Yet people LOVE the summer. They love it like their first born. They go about their day as if the sun isn't chillin' on your shoulder daring them to stay out another 15 minutes. I seen this guy walking around in a black hoodie....zipped up all the way up....with jeans and boots. And it made me realize that I could lose weight if only I could commit beyond jeans and timberland boots in the summer.
I think I've always hated summer. Even as a kid, summer break was never fun. I was always forced to go to summer school (which was crafted by the antichrist himself I'm convinced) or the Boys and Girls Club. Summer school is pretty self explanatory as to why it sucks but the Boys and Girls Club was a special kind of suck. Sure you get to play pool and do arts and crafts...but the kids....my god the kids....they were tyrants! I couldn't wait to get back to regular school where the guys were only petty thugs and the girls were prettier. lol
My birthday falls in July and I would still happily skip every one for the rest of my life. Every single possible gift (which let's face it, I'm a grown man with kids...there's a good chance that's the case anyway) for the rest of my life.
I invite you to provide me with upsides to summer. I guarantee that I'll have an equally if not a worse negative counterpoint. Go ahead.....I'll wait...

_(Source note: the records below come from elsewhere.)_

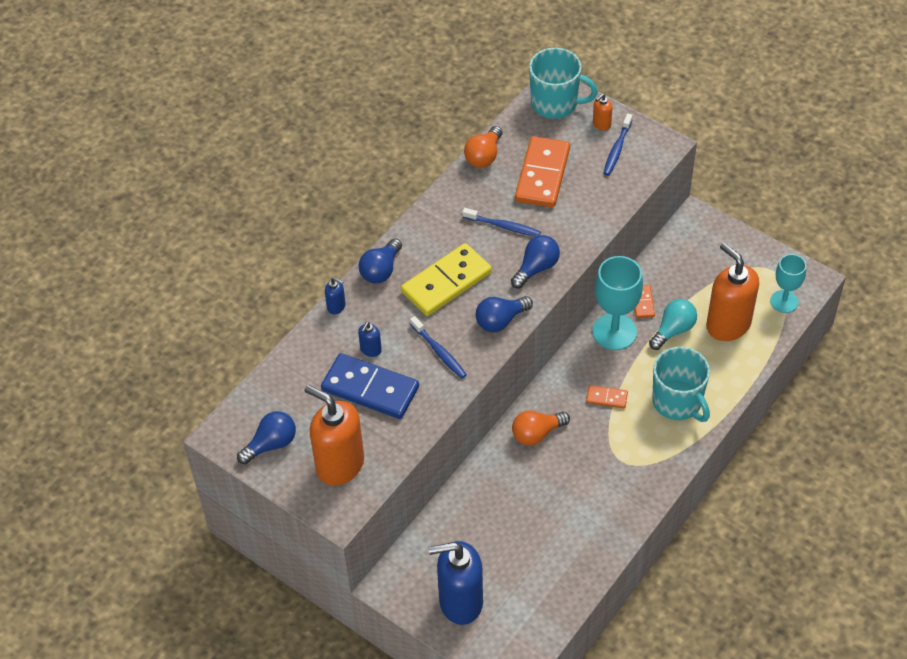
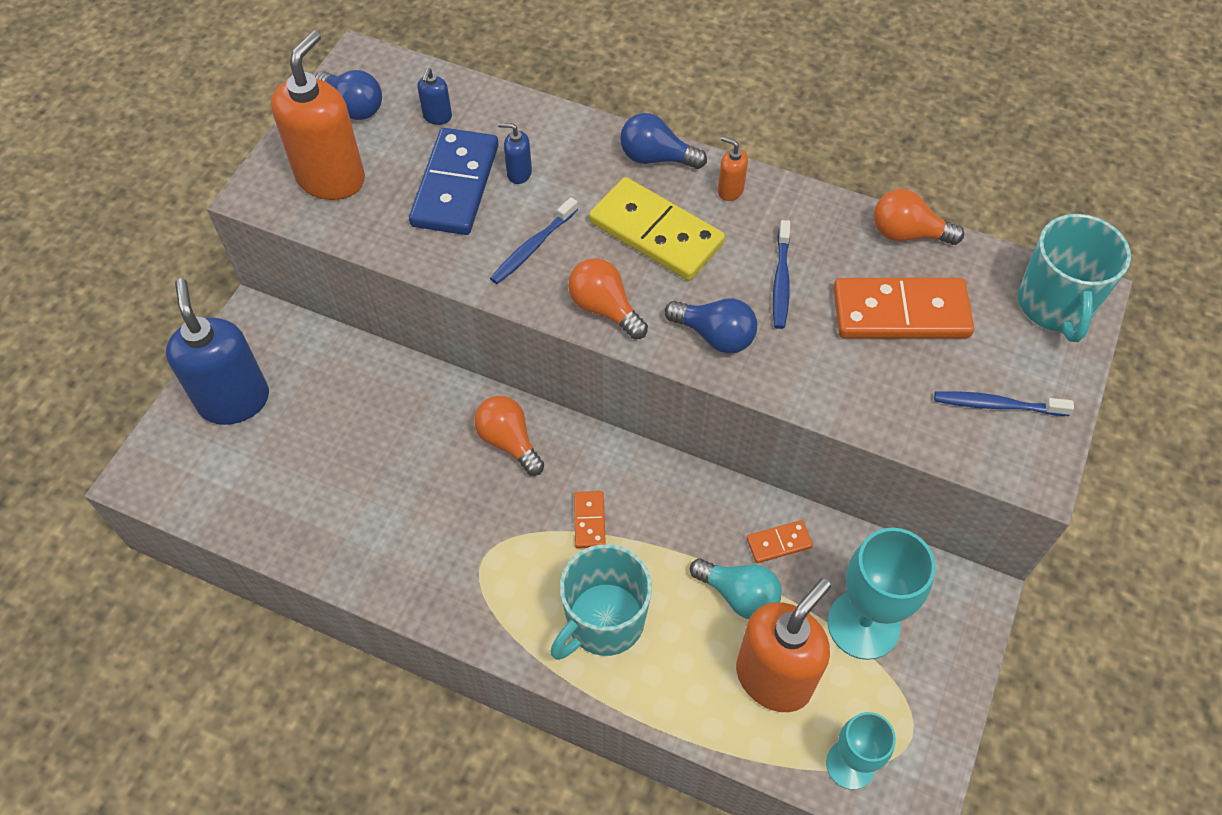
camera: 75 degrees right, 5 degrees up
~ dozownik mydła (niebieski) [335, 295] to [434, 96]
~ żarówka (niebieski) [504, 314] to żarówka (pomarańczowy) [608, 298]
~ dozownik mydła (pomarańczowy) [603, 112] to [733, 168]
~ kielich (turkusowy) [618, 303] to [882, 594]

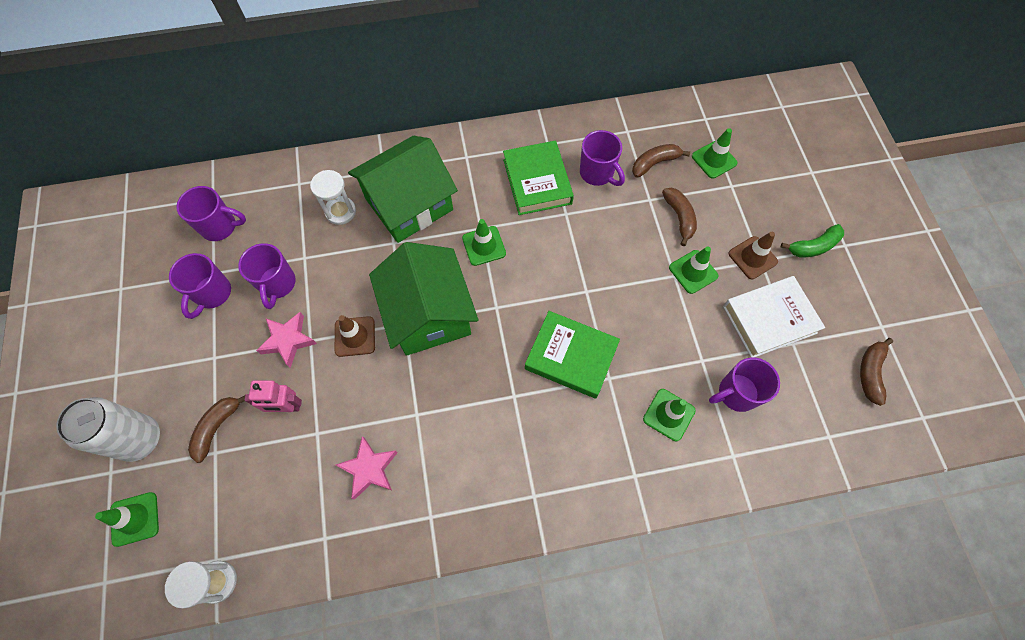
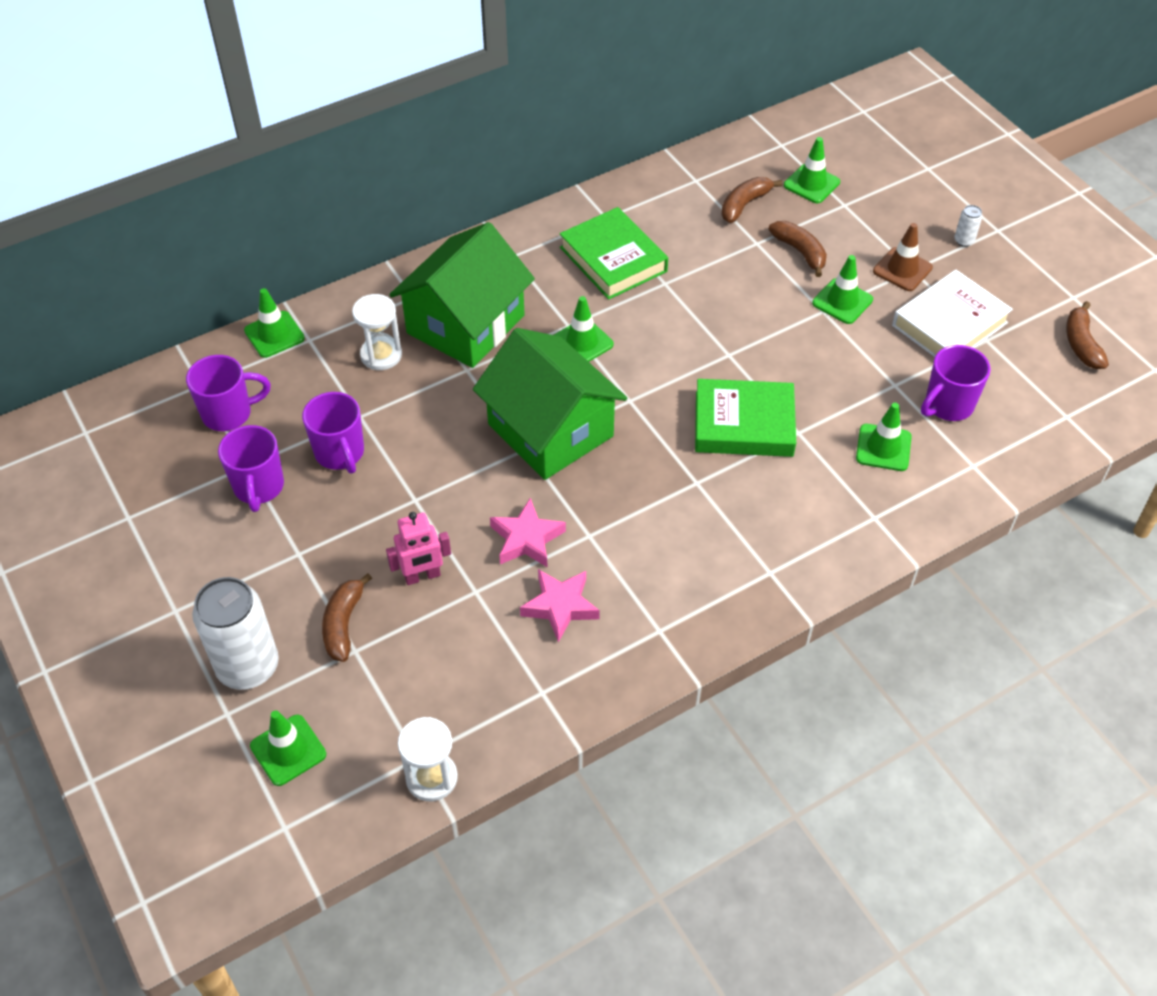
camera: 20 degrees left, 15 degrees down
+ pachołek (zielony) [274, 323]
~ gwiazda (różowy) [286, 340] to [528, 533]
~ banan (zielony) [812, 240] to puszka (biały) [968, 226]
- pachołek (brązowy) [355, 336]
- kubek (fioletowy) [602, 158]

Barbecues? Seriously...who the fuck thought it would be a good idea to cook over a bonfire when it's the hottest time of the year?
Summer Blockbusters? A new shitty Will Smith Movie.
Vacation days? Teenagers loitering in public places.
Swimming Pools? Pee and Chlorine in your mouth and eyes.
MLB All Star Weekend? MLB All Star Weekend.
Girls in Bikinis? Herpes Simplex.
You guys have fun with alllll that....Here's my idea of a good summer.
Oh yeah.....Summer can eat a big fat veiny D*CK!